Today Bennett still values the same civil rights movements. She also still feeds her sense of adventure. About two years ago, she earned a scuba diving certification, and she enjoys hiking, biking and camping.

She said she has no regrets from her wilder years; instead, she values them for the lessons she learned.

“Maybe I can understand some of my students a little bit better because of the experiences I went through,” she said.

The Magistrate

Mahmud presently teaches economics and finance, and he is also settled nicely into a career overseeing DSU’s business department.

Living in St. George is a vivid contrast from where he grew up: Bangladesh. He was raised in the midst of the strain between Bangladesh and Pakistan, and when he was a child, he was not sheltered from the killing that occurred around him.  

However, as he matured under the influence of a father who valued business education, Mahmud’s passion for economics manifested when he wrote an essay in 8th grade about what he wanted to choose as a career.

“I wanted to be different from my classmates — most people said they’d want to be a doctor or an engineer — so I wrote about wanting to be an economist,” Mahmud said. “Little did I know at that time that the essay, in a way, predicted my future.”

So as he grew up, Mahmud was very academic and focused on his studies, but he also found time to engage in other activities. Among these, a 45-day study tour of India (which he helped organize) left a vivid impression on him.
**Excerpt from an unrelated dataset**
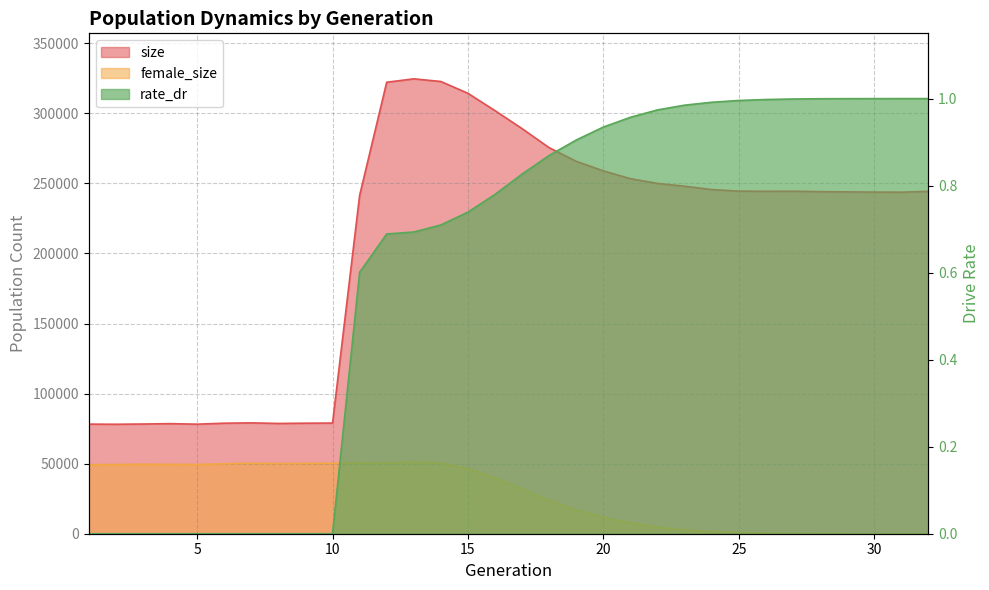

Where does the size series first go above 244360?

12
During the tour he enjoyed the rich cultural differences, enjoyed Indian cuisine, experienced the Holi Festival in Jaipur and Agra, and even visited the Taj Mahal.

“We timed our trip in such a way that we [were] able to see the Taj Mahal during full moon,” Mahmud said. “When the sun went down the marble seemed to glow. It was an amazing experience.”

At the age of 22, Mahmud sat for a nationwide competitive exam and became a magistrate of the Peoples Republic of Bangladesh and was posted in Dhaka, the capital. However, he realized that in order to make a decent living Bangladesh, he would have to set aside some of his morals and cooperate with a corrupt government system. So, he decided to move to the U.S. in 1988 for higher studies.

He eventually received a Ph.D. in economics from the University of Illinois at Urbana Champaign and began a career teaching economics. Before coming to Dixie, he taught at California State University at Fullerton and also at Pennsylvania State University. 

“I am very content now,” he said. “Dixie is a place where I am valued for my contributions.”